Ci siamo diretti verso il Senegal, ma lì abbiamo vissuto grandi difficoltà perché avevamo finito i soldi e il visto era molto costoso. Siamo rimasti fermi in Senegal due settimane allungando molto il nostro tragitto. Entrati finalmente in Guinea abbiamo attraversato la foresta ma avevamo ormai le bici distrutte, poi a Conakry ci siamo trovati in una situazione politica davvero problematica, nel mezzo di una specie di golpe. In quelle terre comandano i militari e ogni giorno c’erano scontri, ci siamo anche trovati quasi nel mezzo di uno scontro a fuoco. Non avevamo più le risorse per andare avanti e neanche lo spirito, così abbiamo cambiato il nostro volo di ritorno e siamo ripartiti.
Il vostro viaggio colpisce anche per il fatto che è una sorta di percorso a ritroso rispetto a quello di tanti migranti che poi attraversano il Mediterraneo con barche di fortuna…
Ne abbiamo visti tantissimi nel West Sahara, gente che viaggiava con magari solamente una boccia d’acqua. Abbiamo visto da vicino la disperazione di queste persone che mettevano a rischio la propria vita pensando a un futuro incerto e migliore nelle loro speranze.
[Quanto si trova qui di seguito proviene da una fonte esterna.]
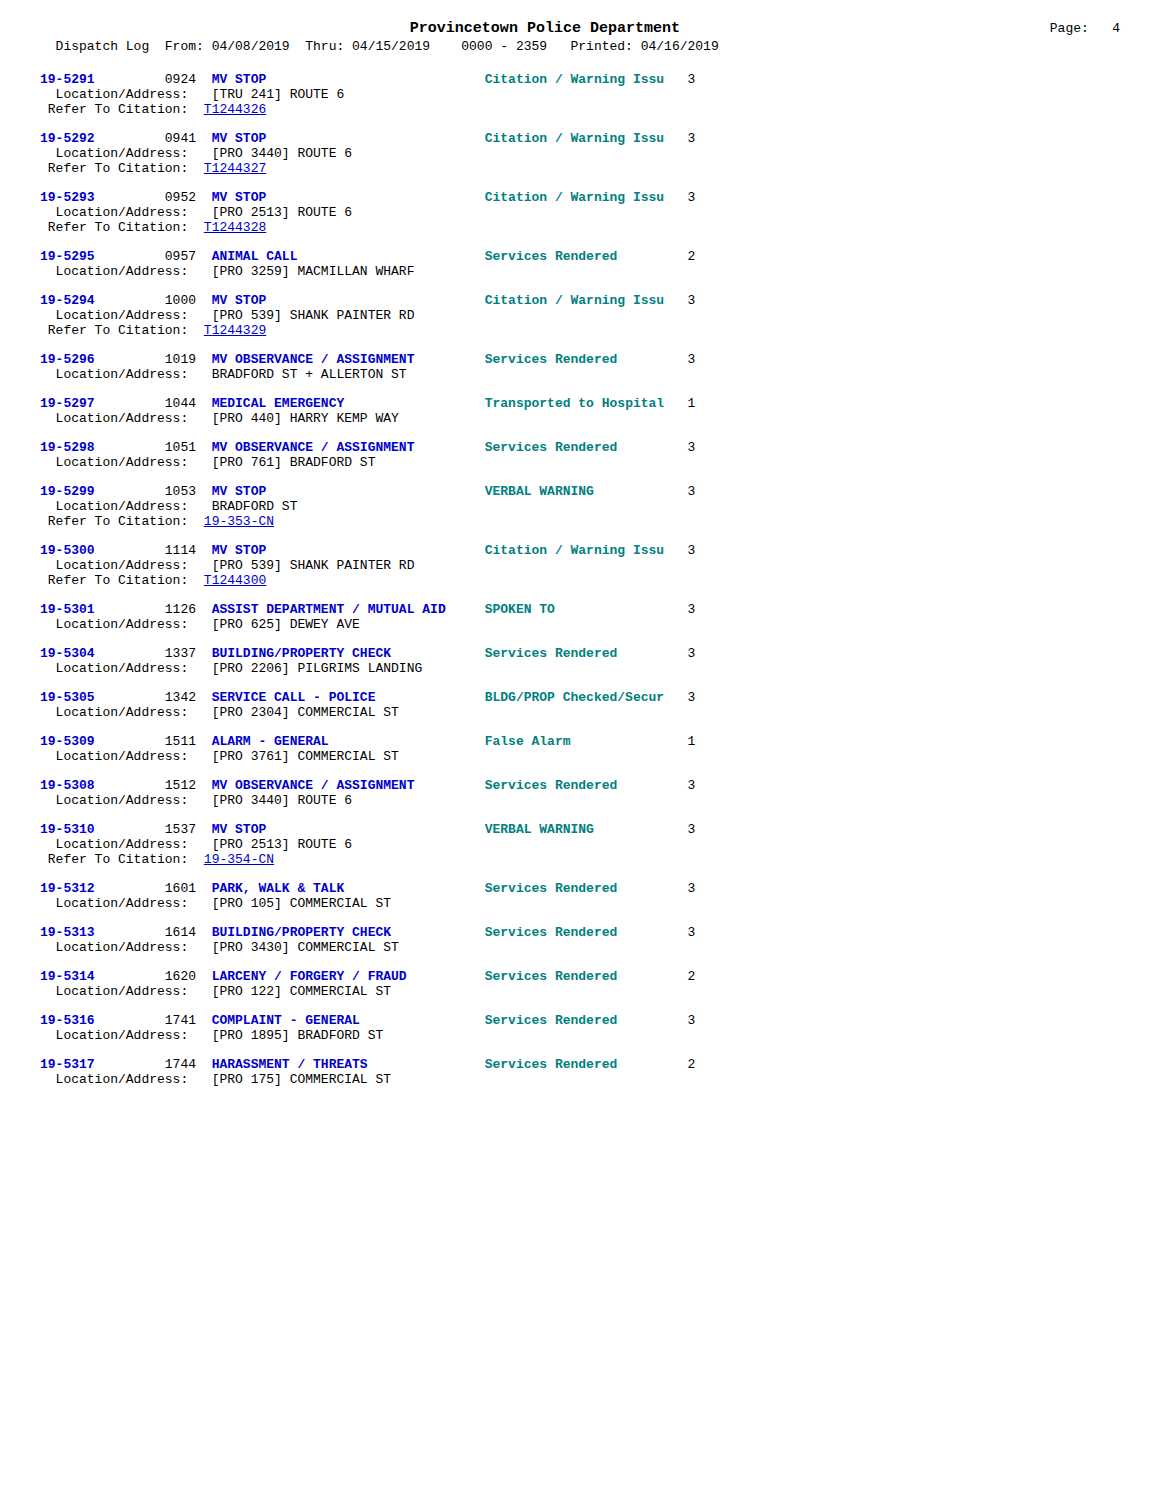Provincetown Police Department
Page: 4
Dispatch Log From: 04/08/2019 Thru: 04/15/2019 0000 - 2359 Printed: 04/16/2019
19-5291 0924 MV STOP Citation / Warning Issu 3
Location/Address: [TRU 241] ROUTE 6
Refer To Citation: T1244326
19-5292 0941 MV STOP Citation / Warning Issu 3
Location/Address: [PRO 3440] ROUTE 6
Refer To Citation: T1244327
19-5293 0952 MV STOP Citation / Warning Issu 3
Location/Address: [PRO 2513] ROUTE 6
Refer To Citation: T1244328
19-5295 0957 ANIMAL CALL Services Rendered 2
Location/Address: [PRO 3259] MACMILLAN WHARF
19-5294 1000 MV STOP Citation / Warning Issu 3
Location/Address: [PRO 539] SHANK PAINTER RD
Refer To Citation: T1244329
19-5296 1019 MV OBSERVANCE / ASSIGNMENT Services Rendered 3
Location/Address: BRADFORD ST + ALLERTON ST
19-5297 1044 MEDICAL EMERGENCY Transported to Hospital 1
Location/Address: [PRO 440] HARRY KEMP WAY
19-5298 1051 MV OBSERVANCE / ASSIGNMENT Services Rendered 3
Location/Address: [PRO 761] BRADFORD ST
19-5299 1053 MV STOP VERBAL WARNING 3
Location/Address: BRADFORD ST
Refer To Citation: 19-353-CN
19-5300 1114 MV STOP Citation / Warning Issu 3
Location/Address: [PRO 539] SHANK PAINTER RD
Refer To Citation: T1244300
19-5301 1126 ASSIST DEPARTMENT / MUTUAL AID SPOKEN TO 3
Location/Address: [PRO 625] DEWEY AVE
19-5304 1337 BUILDING/PROPERTY CHECK Services Rendered 3
Location/Address: [PRO 2206] PILGRIMS LANDING
19-5305 1342 SERVICE CALL - POLICE BLDG/PROP Checked/Secur 3
Location/Address: [PRO 2304] COMMERCIAL ST
19-5309 1511 ALARM - GENERAL False Alarm 1
Location/Address: [PRO 3761] COMMERCIAL ST
19-5308 1512 MV OBSERVANCE / ASSIGNMENT Services Rendered 3
Location/Address: [PRO 3440] ROUTE 6
19-5310 1537 MV STOP VERBAL WARNING 3
Location/Address: [PRO 2513] ROUTE 6
Refer To Citation: 19-354-CN
19-5312 1601 PARK, WALK & TALK Services Rendered 3
Location/Address: [PRO 105] COMMERCIAL ST
19-5313 1614 BUILDING/PROPERTY CHECK Services Rendered 3
Location/Address: [PRO 3430] COMMERCIAL ST
19-5314 1620 LARCENY / FORGERY / FRAUD Services Rendered 2
Location/Address: [PRO 122] COMMERCIAL ST
19-5316 1741 COMPLAINT - GENERAL Services Rendered 3
Location/Address: [PRO 1895] BRADFORD ST
19-5317 1744 HARASSMENT / THREATS Services Rendered 2
Location/Address: [PRO 175] COMMERCIAL ST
Bisognerebbe davvero vedere che cosa significa viaggiare in quelle latitudini.
Com’era la gente locale?
Cambiava molto in base al Paese e alla situazione sociale. Nei monti dell’Atlante abbiamo trovato grande ospitalità, da parte di popolazioni nomadi abituate a viaggiare. Quasi facevano a gara per averci a cena, per sentire i nostri racconti e dirci i loro. Nei posti più grandi invece eravamo visti come gli occidentali ricchi e non nascondo che si rischiava, nei luoghi più selvaggi invece ci guardavano un po’ come alieni, ma alla fine erano incuriositi.
E’ un’esperienza che non è finita dove vi attendevate, la reputi un fallimento?
No, perché ci ha dato tanto, a parte il premio vinto è stata un patrimonio di esperienze personali. Ci ha fatto capire come pesi fortemente, nel destino di una persona, il dove si nasce perché abbiamo visto nostri coetanei quasi schiavi nelle miniere in Mauritania e tanti che si caricavano dei loro averi per lasciare tutto, casa, famiglia, affetti e cercare un futuro a nord. Poi c’è il luogo, quel continente così grande e affascinante: quando sei nel deserto hai la perfetta percezione di quanto sei piccolo in confronto al mondo.
E ora?
Ora sto già programmando di riprendere da dove avevamo lasciato. Ma questa volta sarò da solo. Cambieranno molte cose, farò tesoro delle esperienze passate, ma io a Città del Capo voglio arrivarci.